Littérature française

Jean-Noël Orengo

« Vous êtes l'amour malheureux du Fürher »

✒ Stanislas Rigot

(Librairie Lamartine, Paris)

D’une relecture de la vie d’Albert Speer au prisme de ses mémoires, Jean-Noël Orengo tire une réflexion tour à tour acérée, teigneuse, brillante sur l’Histoire et les récits qui en sont tirés. Un texte nécessaire.
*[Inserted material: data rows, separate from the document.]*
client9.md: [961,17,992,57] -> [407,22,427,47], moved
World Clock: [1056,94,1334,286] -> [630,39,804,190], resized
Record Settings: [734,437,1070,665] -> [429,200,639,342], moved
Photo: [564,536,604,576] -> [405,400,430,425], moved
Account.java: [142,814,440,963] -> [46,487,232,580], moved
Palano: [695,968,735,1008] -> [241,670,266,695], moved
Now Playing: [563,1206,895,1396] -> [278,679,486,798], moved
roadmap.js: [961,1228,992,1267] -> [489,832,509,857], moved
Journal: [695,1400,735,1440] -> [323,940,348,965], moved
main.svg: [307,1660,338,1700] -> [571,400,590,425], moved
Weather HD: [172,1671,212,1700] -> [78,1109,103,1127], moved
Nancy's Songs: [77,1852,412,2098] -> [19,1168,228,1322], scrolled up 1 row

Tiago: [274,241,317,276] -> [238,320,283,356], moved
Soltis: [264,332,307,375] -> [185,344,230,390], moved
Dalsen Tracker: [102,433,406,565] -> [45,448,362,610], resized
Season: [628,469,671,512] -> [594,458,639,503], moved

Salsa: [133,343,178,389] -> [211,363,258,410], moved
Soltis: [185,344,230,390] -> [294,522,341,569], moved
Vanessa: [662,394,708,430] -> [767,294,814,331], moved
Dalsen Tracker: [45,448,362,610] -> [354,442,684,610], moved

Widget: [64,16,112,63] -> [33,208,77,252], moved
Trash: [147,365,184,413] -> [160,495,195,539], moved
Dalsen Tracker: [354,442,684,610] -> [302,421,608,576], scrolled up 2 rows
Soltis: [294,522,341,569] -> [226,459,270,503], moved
Albert Speer fut l’architecte du IIIe Reich. Puis Albert Speer fut ministre de l’Armement du même IIIe Reich. Puis Albert Speer fut jugé à Nuremberg mais bénéficia d’une relative clémence : une condamnation à vingt ans d’emprisonnement loin de la potence. Son destin semblant se jouer autour d’un mantra qu’il déclinera ad nauseam jusqu’à sa mort, son « coupable-collectivement-innocent-individuellement ». Puis Albert Speer fut l’auteur d’un best-seller : ses mémoires. Au cœur du IIIe Reich, publiées en 1969, ont été considérées depuis, par un large public incluant de nombreux historiens, d’une authenticité indiscutable. Mais cette vie racontée est-elle autre chose qu’une vertigineuse autofiction ? Et comment a-t-on pu accepter que celui qui a été l’un des membres du tout premier cercle d’Hitler, que celui qui a façonné une grande partie de l’image du Reich, que celui qui par son génie de l’organisation a par la suite sans doute permis à la guerre de se prolonger, puisse affirmer ne pas être au courant de la politique d’extermination mise en place ? Et comment a-t-on pu le croire ? Reprenant les grandes étapes de cet incroyable destin ‒ à commencer par la relation qui va se dessiner avec le Führer, cette « caricature scandaleuse de Jules II et Michel-Ange » , Jean-Noël Orengo se confronte à cette question, interrogeant le talent de Speer, réel ou supposé, ses origines, les mises en scène, les zones d’ombre mais aussi les complaisances, les siennes et celles qu’on lui a étonnamment et généreusement accordées par la suite (son amitié avec Simon Wiesenthal !). Il en ressort un texte qui travaille au corps notre rapport à l’Histoire, aux faits et à la mémoire, à leur retranscription, dans le vivifiant sillage d’un Éric Vuillard ou de l’Emmanuel Carrère de Limonov.